There’s a trope about the master poker player who can tell what the other players are holding by looking into their eyes. There might be something to that, but the real-world pros rarely even try it. A pro knows to “bet into” another player and watch what he does. If he calls, he’s waiting for cards or “slow playing” a sure thing. If he re-raises, he’s bluffing or holding a good hand with low outs and trying to scare away the free riders before he gets out drawn.
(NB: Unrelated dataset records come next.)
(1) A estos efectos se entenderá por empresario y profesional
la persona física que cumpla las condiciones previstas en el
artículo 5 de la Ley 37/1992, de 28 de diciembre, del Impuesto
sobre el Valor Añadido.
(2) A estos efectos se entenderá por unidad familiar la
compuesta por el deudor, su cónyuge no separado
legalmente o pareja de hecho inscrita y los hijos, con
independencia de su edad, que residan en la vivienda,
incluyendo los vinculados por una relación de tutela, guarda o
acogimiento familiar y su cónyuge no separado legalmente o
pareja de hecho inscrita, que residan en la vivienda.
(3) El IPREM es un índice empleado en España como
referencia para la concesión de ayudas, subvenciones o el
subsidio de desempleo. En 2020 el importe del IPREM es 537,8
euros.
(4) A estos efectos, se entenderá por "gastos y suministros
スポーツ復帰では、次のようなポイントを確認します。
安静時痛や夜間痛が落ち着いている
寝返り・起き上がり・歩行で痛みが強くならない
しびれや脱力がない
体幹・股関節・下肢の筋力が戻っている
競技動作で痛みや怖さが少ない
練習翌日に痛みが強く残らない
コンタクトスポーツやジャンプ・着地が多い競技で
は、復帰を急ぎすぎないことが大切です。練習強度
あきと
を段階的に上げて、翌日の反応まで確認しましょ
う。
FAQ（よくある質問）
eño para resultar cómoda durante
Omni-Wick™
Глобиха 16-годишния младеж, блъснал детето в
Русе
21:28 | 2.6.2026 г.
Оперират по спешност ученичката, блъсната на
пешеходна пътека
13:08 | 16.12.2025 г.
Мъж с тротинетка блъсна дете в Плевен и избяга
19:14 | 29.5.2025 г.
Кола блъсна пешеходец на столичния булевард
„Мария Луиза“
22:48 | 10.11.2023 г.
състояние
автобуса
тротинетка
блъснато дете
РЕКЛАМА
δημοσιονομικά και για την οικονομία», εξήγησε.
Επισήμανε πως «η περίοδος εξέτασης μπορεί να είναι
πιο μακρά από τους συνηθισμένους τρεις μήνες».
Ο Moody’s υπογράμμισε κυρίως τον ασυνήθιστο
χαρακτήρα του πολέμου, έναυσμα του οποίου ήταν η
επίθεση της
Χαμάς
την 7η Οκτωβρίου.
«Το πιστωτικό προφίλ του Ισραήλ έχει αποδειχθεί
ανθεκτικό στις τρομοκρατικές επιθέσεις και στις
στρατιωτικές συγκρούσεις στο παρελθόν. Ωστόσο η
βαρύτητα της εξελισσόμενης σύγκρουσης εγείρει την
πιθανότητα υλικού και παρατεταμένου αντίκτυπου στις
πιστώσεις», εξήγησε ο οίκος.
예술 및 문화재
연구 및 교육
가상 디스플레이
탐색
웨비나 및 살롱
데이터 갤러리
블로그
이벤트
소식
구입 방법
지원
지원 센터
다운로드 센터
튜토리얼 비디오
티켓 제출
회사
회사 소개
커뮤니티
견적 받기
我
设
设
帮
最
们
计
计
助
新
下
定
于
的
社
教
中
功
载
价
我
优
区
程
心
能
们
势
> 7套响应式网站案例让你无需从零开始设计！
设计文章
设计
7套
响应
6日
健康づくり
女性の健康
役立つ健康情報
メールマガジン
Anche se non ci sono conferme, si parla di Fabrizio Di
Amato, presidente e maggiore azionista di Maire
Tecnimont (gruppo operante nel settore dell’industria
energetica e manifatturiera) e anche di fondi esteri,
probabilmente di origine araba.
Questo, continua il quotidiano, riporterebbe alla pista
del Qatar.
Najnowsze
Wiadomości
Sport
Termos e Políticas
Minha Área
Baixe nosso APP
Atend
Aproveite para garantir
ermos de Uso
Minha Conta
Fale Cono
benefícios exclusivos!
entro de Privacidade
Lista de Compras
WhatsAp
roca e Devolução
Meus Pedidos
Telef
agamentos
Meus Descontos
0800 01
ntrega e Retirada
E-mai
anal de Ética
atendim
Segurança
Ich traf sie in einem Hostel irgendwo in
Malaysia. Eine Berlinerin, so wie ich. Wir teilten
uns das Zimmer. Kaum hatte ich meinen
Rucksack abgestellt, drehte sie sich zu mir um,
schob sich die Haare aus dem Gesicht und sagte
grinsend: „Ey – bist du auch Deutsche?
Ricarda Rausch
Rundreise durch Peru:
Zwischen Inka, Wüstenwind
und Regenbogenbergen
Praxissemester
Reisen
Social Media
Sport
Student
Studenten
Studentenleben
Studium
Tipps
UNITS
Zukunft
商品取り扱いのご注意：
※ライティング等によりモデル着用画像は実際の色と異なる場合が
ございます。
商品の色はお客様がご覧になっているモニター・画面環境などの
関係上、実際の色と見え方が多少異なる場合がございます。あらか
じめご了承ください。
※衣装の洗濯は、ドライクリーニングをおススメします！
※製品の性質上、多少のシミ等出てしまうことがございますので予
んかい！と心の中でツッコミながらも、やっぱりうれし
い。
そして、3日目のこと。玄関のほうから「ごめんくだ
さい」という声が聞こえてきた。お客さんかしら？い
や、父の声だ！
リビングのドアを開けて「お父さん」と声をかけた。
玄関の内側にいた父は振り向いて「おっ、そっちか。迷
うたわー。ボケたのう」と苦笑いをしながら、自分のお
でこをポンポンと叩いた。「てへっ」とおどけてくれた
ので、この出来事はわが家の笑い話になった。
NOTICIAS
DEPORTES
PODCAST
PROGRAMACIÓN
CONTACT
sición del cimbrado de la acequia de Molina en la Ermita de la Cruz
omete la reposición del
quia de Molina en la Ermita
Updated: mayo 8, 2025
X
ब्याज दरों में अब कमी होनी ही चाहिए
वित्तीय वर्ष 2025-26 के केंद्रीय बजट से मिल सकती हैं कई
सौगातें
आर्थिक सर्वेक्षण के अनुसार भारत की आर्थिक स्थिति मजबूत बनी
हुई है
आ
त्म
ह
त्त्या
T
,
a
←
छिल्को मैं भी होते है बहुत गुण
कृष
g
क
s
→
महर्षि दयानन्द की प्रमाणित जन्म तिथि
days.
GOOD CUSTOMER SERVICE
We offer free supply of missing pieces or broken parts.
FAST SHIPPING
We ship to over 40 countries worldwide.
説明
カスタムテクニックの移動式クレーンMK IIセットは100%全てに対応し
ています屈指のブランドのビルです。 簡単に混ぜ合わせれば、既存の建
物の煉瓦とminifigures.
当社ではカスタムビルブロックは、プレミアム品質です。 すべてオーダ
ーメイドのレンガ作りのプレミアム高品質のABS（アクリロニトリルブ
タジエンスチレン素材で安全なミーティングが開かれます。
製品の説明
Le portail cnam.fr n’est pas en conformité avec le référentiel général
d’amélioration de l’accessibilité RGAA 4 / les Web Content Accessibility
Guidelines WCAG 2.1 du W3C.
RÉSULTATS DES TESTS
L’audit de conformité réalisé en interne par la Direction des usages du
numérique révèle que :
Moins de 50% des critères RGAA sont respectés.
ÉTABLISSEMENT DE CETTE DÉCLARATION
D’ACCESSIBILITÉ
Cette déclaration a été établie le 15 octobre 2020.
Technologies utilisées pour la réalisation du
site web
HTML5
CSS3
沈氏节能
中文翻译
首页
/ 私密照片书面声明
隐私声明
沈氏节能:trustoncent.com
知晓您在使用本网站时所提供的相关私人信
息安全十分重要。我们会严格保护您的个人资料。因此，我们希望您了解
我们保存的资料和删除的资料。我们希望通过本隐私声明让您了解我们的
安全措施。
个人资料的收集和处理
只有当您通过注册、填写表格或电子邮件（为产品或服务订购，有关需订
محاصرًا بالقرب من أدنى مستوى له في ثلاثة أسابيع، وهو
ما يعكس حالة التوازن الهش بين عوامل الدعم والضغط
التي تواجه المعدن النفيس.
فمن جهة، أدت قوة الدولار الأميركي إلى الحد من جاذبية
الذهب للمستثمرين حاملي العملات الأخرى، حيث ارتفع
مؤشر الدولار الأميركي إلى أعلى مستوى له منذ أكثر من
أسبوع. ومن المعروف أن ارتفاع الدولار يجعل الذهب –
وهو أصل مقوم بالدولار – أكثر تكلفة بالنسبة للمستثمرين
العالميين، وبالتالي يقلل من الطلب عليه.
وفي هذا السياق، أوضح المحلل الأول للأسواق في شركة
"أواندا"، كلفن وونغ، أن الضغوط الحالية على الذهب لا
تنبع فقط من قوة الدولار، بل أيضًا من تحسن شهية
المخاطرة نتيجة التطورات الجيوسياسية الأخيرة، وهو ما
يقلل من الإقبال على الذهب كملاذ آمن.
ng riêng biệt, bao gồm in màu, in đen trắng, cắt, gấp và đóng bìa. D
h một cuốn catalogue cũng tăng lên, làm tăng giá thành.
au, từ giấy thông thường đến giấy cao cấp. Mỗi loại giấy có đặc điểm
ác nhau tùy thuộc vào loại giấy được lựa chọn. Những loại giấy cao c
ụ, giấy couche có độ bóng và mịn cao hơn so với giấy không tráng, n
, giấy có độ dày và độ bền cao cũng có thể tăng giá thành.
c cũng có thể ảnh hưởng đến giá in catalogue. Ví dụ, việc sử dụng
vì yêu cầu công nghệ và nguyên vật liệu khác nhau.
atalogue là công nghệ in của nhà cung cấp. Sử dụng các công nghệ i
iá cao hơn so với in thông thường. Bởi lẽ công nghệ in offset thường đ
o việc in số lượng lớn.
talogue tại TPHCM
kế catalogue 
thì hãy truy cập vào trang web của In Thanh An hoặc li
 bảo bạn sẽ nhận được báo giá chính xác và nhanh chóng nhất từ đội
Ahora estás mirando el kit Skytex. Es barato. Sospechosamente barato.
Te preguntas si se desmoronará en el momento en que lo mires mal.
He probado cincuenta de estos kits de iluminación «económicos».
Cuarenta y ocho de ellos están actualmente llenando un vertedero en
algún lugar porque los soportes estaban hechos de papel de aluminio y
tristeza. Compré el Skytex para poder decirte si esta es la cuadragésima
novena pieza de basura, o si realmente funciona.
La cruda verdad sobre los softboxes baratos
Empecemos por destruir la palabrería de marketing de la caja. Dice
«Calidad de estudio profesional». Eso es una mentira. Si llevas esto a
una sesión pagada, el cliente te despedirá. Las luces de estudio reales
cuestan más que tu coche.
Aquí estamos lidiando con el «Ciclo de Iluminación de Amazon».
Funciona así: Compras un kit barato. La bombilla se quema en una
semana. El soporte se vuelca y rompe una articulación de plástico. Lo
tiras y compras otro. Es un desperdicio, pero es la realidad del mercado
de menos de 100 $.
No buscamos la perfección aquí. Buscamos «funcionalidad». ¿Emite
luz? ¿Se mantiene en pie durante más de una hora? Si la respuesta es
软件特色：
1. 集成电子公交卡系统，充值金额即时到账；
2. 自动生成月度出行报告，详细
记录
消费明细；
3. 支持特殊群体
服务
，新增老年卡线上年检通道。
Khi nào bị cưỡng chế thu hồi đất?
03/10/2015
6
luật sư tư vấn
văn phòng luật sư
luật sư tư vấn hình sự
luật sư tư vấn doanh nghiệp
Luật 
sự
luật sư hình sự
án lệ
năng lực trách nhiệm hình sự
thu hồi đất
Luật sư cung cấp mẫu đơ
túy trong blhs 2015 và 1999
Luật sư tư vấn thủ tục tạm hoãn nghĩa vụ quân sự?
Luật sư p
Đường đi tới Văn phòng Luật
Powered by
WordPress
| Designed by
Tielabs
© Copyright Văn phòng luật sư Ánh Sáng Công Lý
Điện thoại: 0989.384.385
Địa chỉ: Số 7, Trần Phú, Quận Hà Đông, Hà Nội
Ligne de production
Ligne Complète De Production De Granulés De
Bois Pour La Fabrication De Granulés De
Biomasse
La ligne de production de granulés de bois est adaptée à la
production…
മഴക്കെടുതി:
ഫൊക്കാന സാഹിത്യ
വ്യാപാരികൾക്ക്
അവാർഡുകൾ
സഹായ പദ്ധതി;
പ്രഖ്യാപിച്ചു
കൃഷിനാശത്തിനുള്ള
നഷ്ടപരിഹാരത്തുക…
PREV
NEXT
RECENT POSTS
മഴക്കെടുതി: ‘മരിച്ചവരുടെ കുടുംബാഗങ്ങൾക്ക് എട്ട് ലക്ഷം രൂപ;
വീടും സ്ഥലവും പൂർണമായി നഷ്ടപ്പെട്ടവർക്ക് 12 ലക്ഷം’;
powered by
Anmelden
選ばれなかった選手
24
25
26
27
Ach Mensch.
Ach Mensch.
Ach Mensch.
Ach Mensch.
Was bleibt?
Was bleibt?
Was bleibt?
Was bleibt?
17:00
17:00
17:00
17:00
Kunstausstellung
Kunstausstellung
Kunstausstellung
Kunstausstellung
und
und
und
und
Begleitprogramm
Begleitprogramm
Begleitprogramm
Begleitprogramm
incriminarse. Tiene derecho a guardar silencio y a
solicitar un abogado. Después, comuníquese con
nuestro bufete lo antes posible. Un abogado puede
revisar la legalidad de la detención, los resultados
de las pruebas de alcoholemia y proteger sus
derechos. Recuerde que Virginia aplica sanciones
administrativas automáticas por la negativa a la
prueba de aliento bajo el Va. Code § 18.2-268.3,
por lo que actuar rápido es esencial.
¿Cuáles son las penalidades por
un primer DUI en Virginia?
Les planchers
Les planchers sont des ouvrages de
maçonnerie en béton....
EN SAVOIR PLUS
The idea of predictable, mathematical poker is so widely accepted that a player is often described as having played a “perfect hand”—with no trace of consideration for any mind reading that might (or should) have taken place.
Still, every so often you’ll see a stare down at the World Series of Poker, one player trying desperately to decode another’s blinks, squints, and pupil dilations into some expression of intent. If it isn’t possible, it damn sure feels possible.
… Anyhow, books don’t have eyes, so we’re left with “betting into” our characters and watching what they do.
“Betting into” your character.
Most of the time, your character won’t do anything interesting. He’ll eat when he’s hungry, sleep when he’s tired, and make boring, predictable choices. This is necessary. Your character usually has somewhere to go, and he won’t get very far riding a pelican and wearing a bathtub for a hat.
But predictable doesn’t establish character, whether it’s predictable dish washing or predictable dragon slaying. Sometimes your character has to do something your reader wouldn’t.
Judge for yourself.
Read the following two plot developments. Which tells more about the character?
Pamela accepts a 15% pay cut to spend more time with her family.
Margaret accepts a 15% pay cut to spend more time watching Internet porn.
Here’s another:
James chooses to amputate his left leg to stop the spread of cancer.
Douglas chooses to amputate his left leg to compete in the Paralympic Games.
If I’m right, your mind is—right now—flooding with assumptions about Margaret and Douglas (the second choices): their motivations, their backgrounds, their hair cuts. Pamela and James are still each a blank slate.
It’s not that easy.
The alternate (#2) plots above are the kind that make you pick up a book, but they’re also the kind that make you put a book down. Character-defining choices must be questionable, but they can’t be “eye rolling.”
Choices have to make sense to the character, even when they’re unthinkable to the rest of us, so you have to build an environment where every choice is viable, even when that choice leads to shame, ruin, certain death, or staying home under the porch.
This means you have to make your beloved protagonist into a character who might not choose to do the “right” thing, and you have to spend a little time creating and “selling” viable boring choices in your book-universe wonderland.